- **What you are asked to do**:
Rewrite each of the following records with "chart" changed to "graph" and nothing else altered, omitting the pictures.

(Records from a data collection)
↓

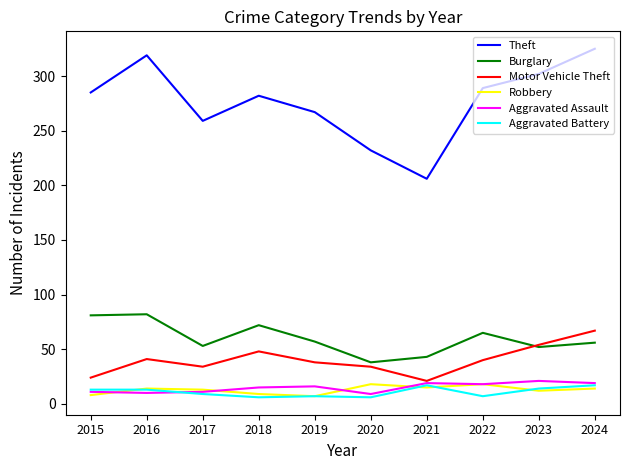

What is the maximum value shown in the chart?

325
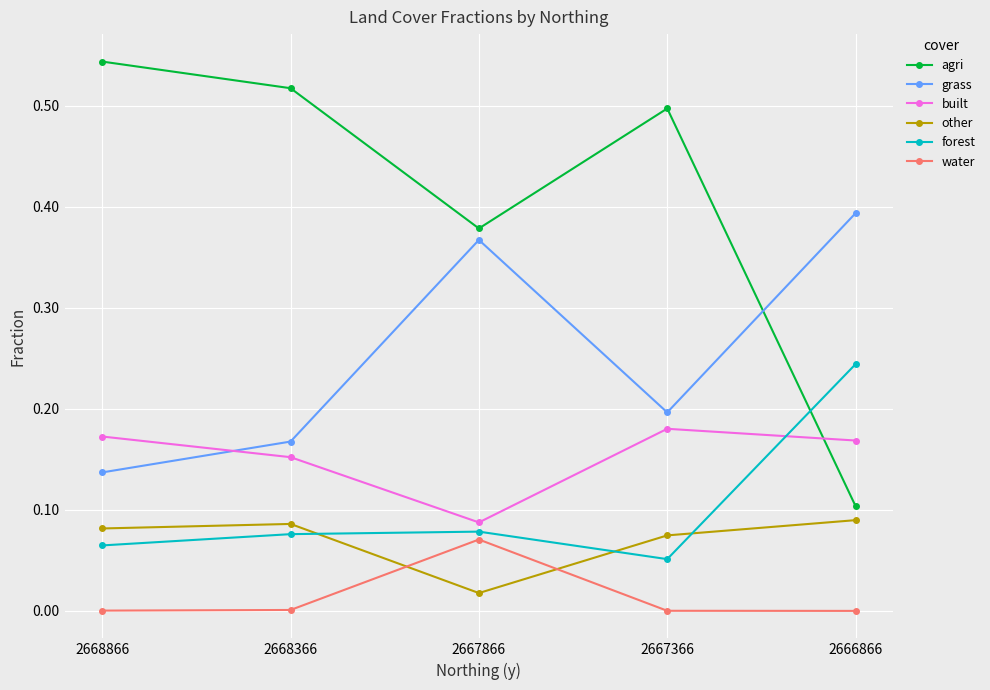

Does the chart have visible grid lines?

Yes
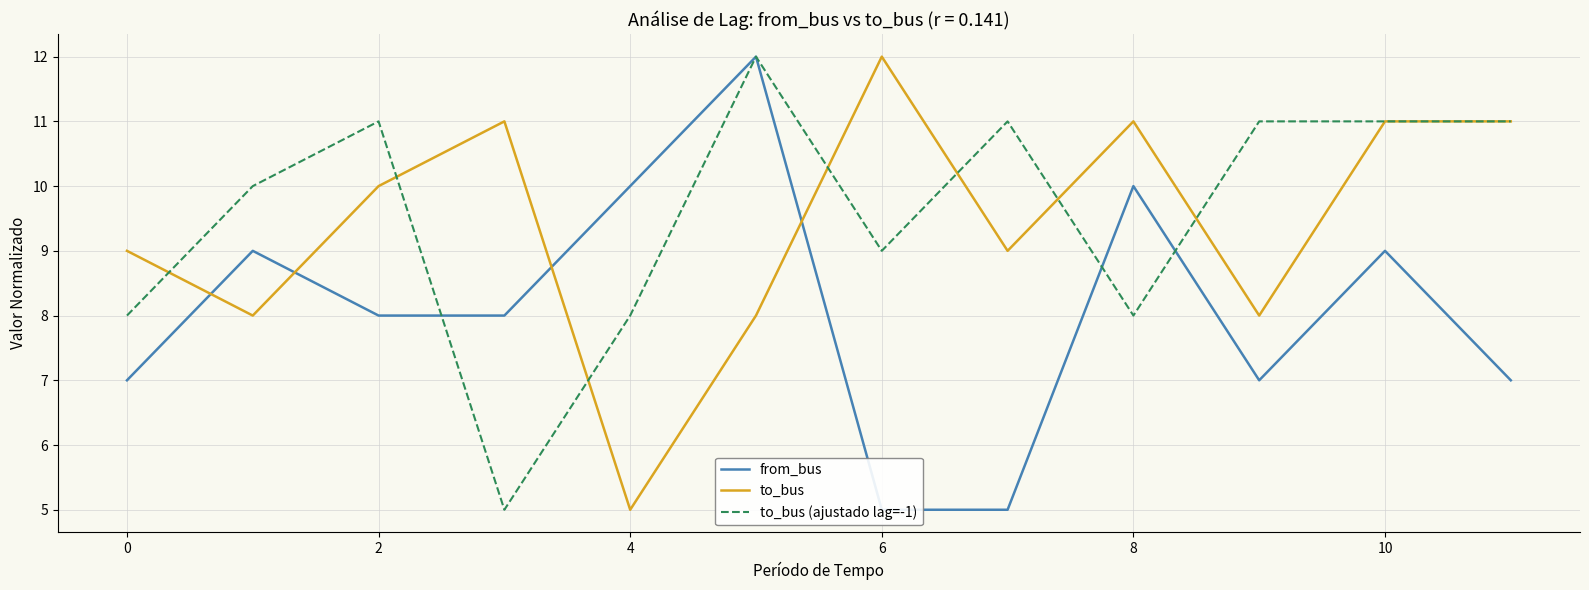

Where is the first local maximum for to_bus (ajustado lag=-1)?

2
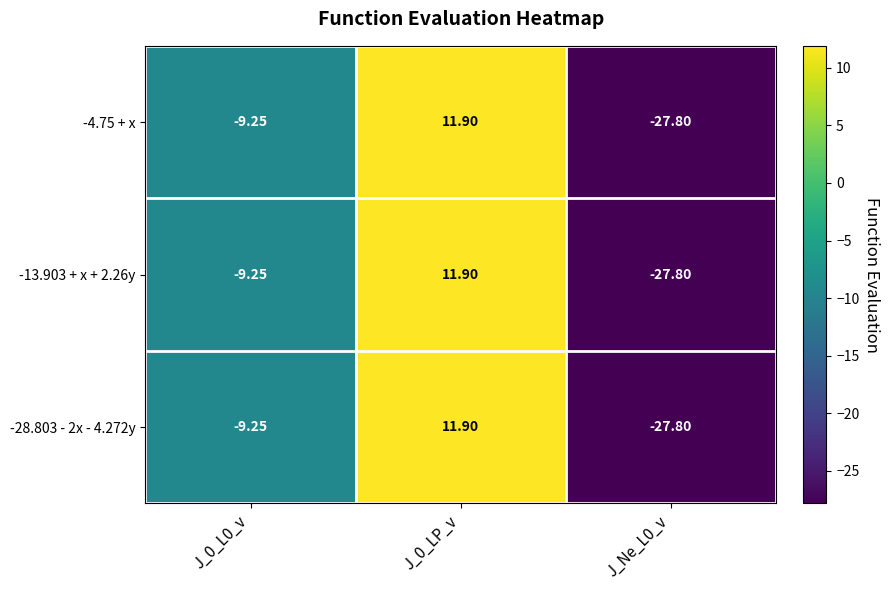

Between J_0_L0_v and J_Ne_L0_v, which series saw the biggest shift?

-4.75 + x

↑

- **Response area**:
What is the maximum value shown in the graph?

325

Does the graph have visible grid lines?

Yes

Where is the first local maximum for to_bus (ajustado lag=-1)?

2

Between J_0_L0_v and J_Ne_L0_v, which series saw the biggest shift?

-4.75 + x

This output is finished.